Data records
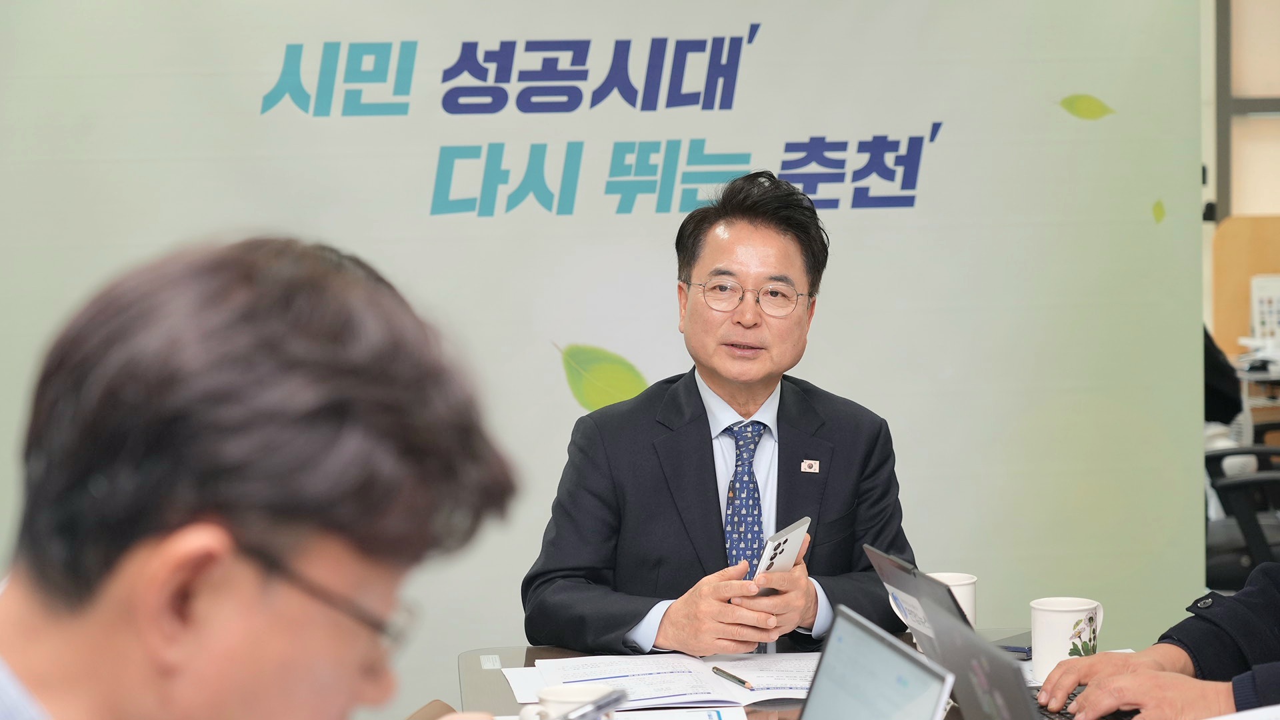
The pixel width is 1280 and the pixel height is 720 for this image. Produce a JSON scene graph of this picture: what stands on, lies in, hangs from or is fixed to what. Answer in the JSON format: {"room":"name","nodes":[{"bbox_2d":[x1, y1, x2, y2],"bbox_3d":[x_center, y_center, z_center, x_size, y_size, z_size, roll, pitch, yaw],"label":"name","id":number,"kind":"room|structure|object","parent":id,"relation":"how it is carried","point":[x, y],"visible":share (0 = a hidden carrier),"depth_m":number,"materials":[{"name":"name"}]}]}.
{"room":"office","nodes":[
{"label":"office","id":0,"kind":"room"},
{"bbox_2d":[556,688,629,719],"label":"smartphone","id":1,"kind":"object","parent":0,"point":[600,705],"visible":0.99,"depth_m":2.33,"materials":[{"name":"silver metal"}]},
{"bbox_2d":[0,0,1214,701],"bbox_3d":[-0.345,-0.268,5.264,3.482,2.594,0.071,-1,4,-5],"label":"backdrop banner","id":2,"kind":"structure","parent":0,"point":[767,47],"depth_m":5.29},
{"bbox_2d":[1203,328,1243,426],"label":"person","id":3,"kind":"object","parent":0,"point":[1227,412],"visible":0.19,"depth_m":7.69},
{"bbox_2d":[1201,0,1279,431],"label":"wall","id":4,"kind":"structure","parent":0,"point":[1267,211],"depth_m":7.90,"materials":[{"name":"beige"}]},
{"bbox_2d":[1211,0,1279,221],"bbox_3d":[3.071,-1.132,9.549,1.798,1.936,0.134,-1,4,-5],"label":"window","id":5,"kind":"structure","parent":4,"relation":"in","point":[1223,175],"depth_m":9.58,"materials":[{"name":"glass"}]},
{"label":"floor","id":6,"kind":"structure","parent":0,"visible":0},
{"bbox_2d":[0,237,523,719],"bbox_3d":[-0.283,0.417,1.523,0.500,1.004,0.848,-1,4,-5],"label":"man","id":7,"kind":"object","parent":6,"relation":"on","point":[239,572],"visible":0.98,"depth_m":1.36},
{"bbox_2d":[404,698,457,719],"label":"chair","id":8,"kind":"object","parent":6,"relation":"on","point":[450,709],"visible":0.58,"depth_m":2.58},
{"bbox_2d":[524,166,919,657],"bbox_3d":[0.146,0.342,3.946,0.631,1.224,0.737,1,4,22],"label":"man","id":9,"kind":"object","parent":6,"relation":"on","point":[709,460],"visible":0.91,"depth_m":3.80},
{"bbox_2d":[752,515,810,590],"bbox_3d":[0.192,0.278,3.405,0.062,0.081,0.163,1,4,22],"label":"smartphone","id":10,"kind":"object","parent":9,"relation":"in","point":[793,533],"visible":0.7,"depth_m":3.38,"materials":[{"name":"white"}]},
{"bbox_2d":[452,637,1241,716],"bbox_3d":[0.399,0.881,2.704,1.177,0.784,2.044,-1,4,-5],"label":"table","id":11,"kind":"object","parent":6,"relation":"on","point":[505,659],"visible":0.2,"depth_m":3.33,"materials":[{"name":"brown wood"}]},
{"bbox_2d":[520,684,614,719],"bbox_3d":[-0.077,0.413,2.688,0.106,0.088,0.087,-1,4,-5],"label":"mug","id":12,"kind":"object","parent":11,"relation":"on","point":[573,696],"visible":0.69,"depth_m":2.68,"materials":[{"name":"white ceramic"}]},
{"bbox_2d":[504,652,823,709],"bbox_3d":[0.065,0.420,3.181,0.449,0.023,0.324,-1,4,-5],"label":"document","id":13,"kind":"object","parent":11,"relation":"on","point":[667,691],"visible":0.7,"depth_m":3.16,"materials":[{"name":"white paper"}]},
{"bbox_2d":[710,666,755,689],"bbox_3d":[0.124,0.418,3.148,0.009,0.010,0.133,-3,5,-25],"label":"pen","id":14,"kind":"object","parent":13,"relation":"on","point":[730,675],"visible":0.98,"depth_m":3.15,"materials":[{"name":"black metal"}]},
{"bbox_2d":[610,706,747,719],"bbox_3d":[0.024,0.446,2.854,0.214,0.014,0.243,-1,4,-5],"label":"paper","id":15,"kind":"object","parent":11,"relation":"on","point":[730,719],"visible":0.91,"depth_m":2.94,"materials":[{"name":"white paper"}]},
{"bbox_2d":[795,605,956,719],"bbox_3d":[0.112,0.369,2.198,0.289,0.209,0.327,-1,4,-5],"label":"laptop","id":16,"kind":"object","parent":11,"relation":"on","point":[878,636],"visible":1,"depth_m":2.24,"materials":[{"name":"silver metal"}]},
{"bbox_2d":[892,571,977,628],"bbox_3d":[0.412,0.352,3.351,0.109,0.105,0.100,-1,4,-5],"label":"mug","id":17,"kind":"object","parent":11,"relation":"on","point":[950,584],"visible":0.26,"depth_m":3.33,"materials":[{"name":"white ceramic"}]},
{"bbox_2d":[863,543,1126,719],"bbox_3d":[0.464,0.344,2.797,0.326,0.220,0.357,-1,4,-5],"label":"laptop","id":18,"kind":"object","parent":11,"relation":"on","point":[1008,707],"visible":0.65,"depth_m":2.79,"materials":[{"name":"metal"}]},
{"bbox_2d":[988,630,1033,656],"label":"smartphone","id":19,"kind":"object","parent":11,"relation":"on","point":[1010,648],"visible":0.46,"depth_m":3.32,"materials":[{"name":"blue"}]},
{"bbox_2d":[1028,597,1104,681],"bbox_3d":[0.558,0.369,3.149,0.098,0.101,0.094,-1,4,-5],"label":"mug","id":20,"kind":"object","parent":11,"relation":"on","point":[1061,616],"visible":0.86,"depth_m":3.12,"materials":[{"name":"white ceramic"}]},
{"bbox_2d":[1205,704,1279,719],"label":"paper","id":21,"kind":"object","parent":11,"relation":"on","point":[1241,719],"visible":0.99,"depth_m":2.64,"materials":[{"name":"white paper"}]},
{"bbox_2d":[1037,563,1279,719],"bbox_3d":[0.908,0.264,2.848,0.708,1.141,0.754,-3,5,-31],"label":"person","id":22,"kind":"object","parent":6,"relation":"on","point":[1271,675],"visible":0.89,"depth_m":2.87},
{"bbox_2d":[1204,444,1279,589],"bbox_3d":[1.656,0.368,6.161,0.695,1.096,0.681,-1,4,-5],"label":"office chair","id":23,"kind":"object","parent":6,"relation":"on","point":[1244,483],"visible":0.56,"depth_m":5.98,"materials":[{"name":"black plastic"}]},
{"bbox_2d":[1211,214,1279,359],"bbox_3d":[2.835,0.079,9.220,1.314,1.182,0.618,-1,4,-5],"label":"wooden panel","id":24,"kind":"object","parent":6,"relation":"on","point":[1218,300],"visible":0.56,"depth_m":9.26,"materials":[{"name":"brown wood"}]},
{"bbox_2d":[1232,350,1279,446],"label":"side table","id":25,"kind":"object","parent":6,"relation":"on","point":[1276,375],"visible":0.35,"depth_m":8.23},
{"bbox_2d":[1248,273,1279,340],"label":"calendar","id":26,"kind":"object","parent":25,"relation":"on","point":[1258,323],"visible":0.91,"depth_m":8.82,"materials":[{"name":"white paper"}]}
]}

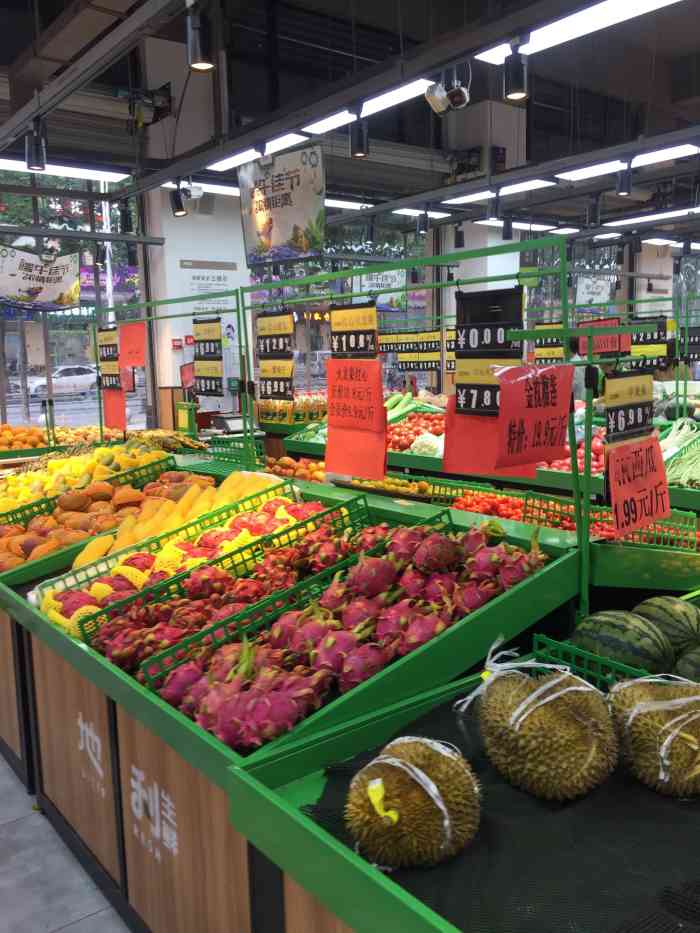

**ACTION ITEM:** Copy out all the records exactly, excluding pictures.

**TASK RESULT:**
The pixel width is 1280 and the pixel height is 720 for this image. Produce a JSON scene graph of this picture: what stands on, lies in, hangs from or is fixed to what. Answer in the JSON format: {"room":"name","nodes":[{"bbox_2d":[x1, y1, x2, y2],"bbox_3d":[x_center, y_center, z_center, x_size, y_size, z_size, roll, pitch, yaw],"label":"name","id":number,"kind":"room|structure|object","parent":id,"relation":"how it is carried","point":[x, y],"visible":share (0 = a hidden carrier),"depth_m":number,"materials":[{"name":"name"}]}]}.
{"room":"office","nodes":[
{"label":"office","id":0,"kind":"room"},
{"bbox_2d":[556,688,629,719],"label":"smartphone","id":1,"kind":"object","parent":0,"point":[600,705],"visible":0.99,"depth_m":2.33,"materials":[{"name":"silver metal"}]},
{"bbox_2d":[0,0,1214,701],"bbox_3d":[-0.345,-0.268,5.264,3.482,2.594,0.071,-1,4,-5],"label":"backdrop banner","id":2,"kind":"structure","parent":0,"point":[767,47],"depth_m":5.29},
{"bbox_2d":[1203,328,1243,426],"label":"person","id":3,"kind":"object","parent":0,"point":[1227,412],"visible":0.19,"depth_m":7.69},
{"bbox_2d":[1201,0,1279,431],"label":"wall","id":4,"kind":"structure","parent":0,"point":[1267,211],"depth_m":7.90,"materials":[{"name":"beige"}]},
{"bbox_2d":[1211,0,1279,221],"bbox_3d":[3.071,-1.132,9.549,1.798,1.936,0.134,-1,4,-5],"label":"window","id":5,"kind":"structure","parent":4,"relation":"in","point":[1223,175],"depth_m":9.58,"materials":[{"name":"glass"}]},
{"label":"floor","id":6,"kind":"structure","parent":0,"visible":0},
{"bbox_2d":[0,237,523,719],"bbox_3d":[-0.283,0.417,1.523,0.500,1.004,0.848,-1,4,-5],"label":"man","id":7,"kind":"object","parent":6,"relation":"on","point":[239,572],"visible":0.98,"depth_m":1.36},
{"bbox_2d":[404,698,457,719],"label":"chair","id":8,"kind":"object","parent":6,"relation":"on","point":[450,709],"visible":0.58,"depth_m":2.58},
{"bbox_2d":[524,166,919,657],"bbox_3d":[0.146,0.342,3.946,0.631,1.224,0.737,1,4,22],"label":"man","id":9,"kind":"object","parent":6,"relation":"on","point":[709,460],"visible":0.91,"depth_m":3.80},
{"bbox_2d":[752,515,810,590],"bbox_3d":[0.192,0.278,3.405,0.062,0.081,0.163,1,4,22],"label":"smartphone","id":10,"kind":"object","parent":9,"relation":"in","point":[793,533],"visible":0.7,"depth_m":3.38,"materials":[{"name":"white"}]},
{"bbox_2d":[452,637,1241,716],"bbox_3d":[0.399,0.881,2.704,1.177,0.784,2.044,-1,4,-5],"label":"table","id":11,"kind":"object","parent":6,"relation":"on","point":[505,659],"visible":0.2,"depth_m":3.33,"materials":[{"name":"brown wood"}]},
{"bbox_2d":[520,684,614,719],"bbox_3d":[-0.077,0.413,2.688,0.106,0.088,0.087,-1,4,-5],"label":"mug","id":12,"kind":"object","parent":11,"relation":"on","point":[573,696],"visible":0.69,"depth_m":2.68,"materials":[{"name":"white ceramic"}]},
{"bbox_2d":[504,652,823,709],"bbox_3d":[0.065,0.420,3.181,0.449,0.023,0.324,-1,4,-5],"label":"document","id":13,"kind":"object","parent":11,"relation":"on","point":[667,691],"visible":0.7,"depth_m":3.16,"materials":[{"name":"white paper"}]},
{"bbox_2d":[710,666,755,689],"bbox_3d":[0.124,0.418,3.148,0.009,0.010,0.133,-3,5,-25],"label":"pen","id":14,"kind":"object","parent":13,"relation":"on","point":[730,675],"visible":0.98,"depth_m":3.15,"materials":[{"name":"black metal"}]},
{"bbox_2d":[610,706,747,719],"bbox_3d":[0.024,0.446,2.854,0.214,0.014,0.243,-1,4,-5],"label":"paper","id":15,"kind":"object","parent":11,"relation":"on","point":[730,719],"visible":0.91,"depth_m":2.94,"materials":[{"name":"white paper"}]},
{"bbox_2d":[795,605,956,719],"bbox_3d":[0.112,0.369,2.198,0.289,0.209,0.327,-1,4,-5],"label":"laptop","id":16,"kind":"object","parent":11,"relation":"on","point":[878,636],"visible":1,"depth_m":2.24,"materials":[{"name":"silver metal"}]},
{"bbox_2d":[892,571,977,628],"bbox_3d":[0.412,0.352,3.351,0.109,0.105,0.100,-1,4,-5],"label":"mug","id":17,"kind":"object","parent":11,"relation":"on","point":[950,584],"visible":0.26,"depth_m":3.33,"materials":[{"name":"white ceramic"}]},
{"bbox_2d":[863,543,1126,719],"bbox_3d":[0.464,0.344,2.797,0.326,0.220,0.357,-1,4,-5],"label":"laptop","id":18,"kind":"object","parent":11,"relation":"on","point":[1008,707],"visible":0.65,"depth_m":2.79,"materials":[{"name":"metal"}]},
{"bbox_2d":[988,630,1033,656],"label":"smartphone","id":19,"kind":"object","parent":11,"relation":"on","point":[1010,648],"visible":0.46,"depth_m":3.32,"materials":[{"name":"blue"}]},
{"bbox_2d":[1028,597,1104,681],"bbox_3d":[0.558,0.369,3.149,0.098,0.101,0.094,-1,4,-5],"label":"mug","id":20,"kind":"object","parent":11,"relation":"on","point":[1061,616],"visible":0.86,"depth_m":3.12,"materials":[{"name":"white ceramic"}]},
{"bbox_2d":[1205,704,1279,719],"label":"paper","id":21,"kind":"object","parent":11,"relation":"on","point":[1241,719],"visible":0.99,"depth_m":2.64,"materials":[{"name":"white paper"}]},
{"bbox_2d":[1037,563,1279,719],"bbox_3d":[0.908,0.264,2.848,0.708,1.141,0.754,-3,5,-31],"label":"person","id":22,"kind":"object","parent":6,"relation":"on","point":[1271,675],"visible":0.89,"depth_m":2.87},
{"bbox_2d":[1204,444,1279,589],"bbox_3d":[1.656,0.368,6.161,0.695,1.096,0.681,-1,4,-5],"label":"office chair","id":23,"kind":"object","parent":6,"relation":"on","point":[1244,483],"visible":0.56,"depth_m":5.98,"materials":[{"name":"black plastic"}]},
{"bbox_2d":[1211,214,1279,359],"bbox_3d":[2.835,0.079,9.220,1.314,1.182,0.618,-1,4,-5],"label":"wooden panel","id":24,"kind":"object","parent":6,"relation":"on","point":[1218,300],"visible":0.56,"depth_m":9.26,"materials":[{"name":"brown wood"}]},
{"bbox_2d":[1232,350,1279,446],"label":"side table","id":25,"kind":"object","parent":6,"relation":"on","point":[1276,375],"visible":0.35,"depth_m":8.23},
{"bbox_2d":[1248,273,1279,340],"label":"calendar","id":26,"kind":"object","parent":25,"relation":"on","point":[1258,323],"visible":0.91,"depth_m":8.82,"materials":[{"name":"white paper"}]}
]}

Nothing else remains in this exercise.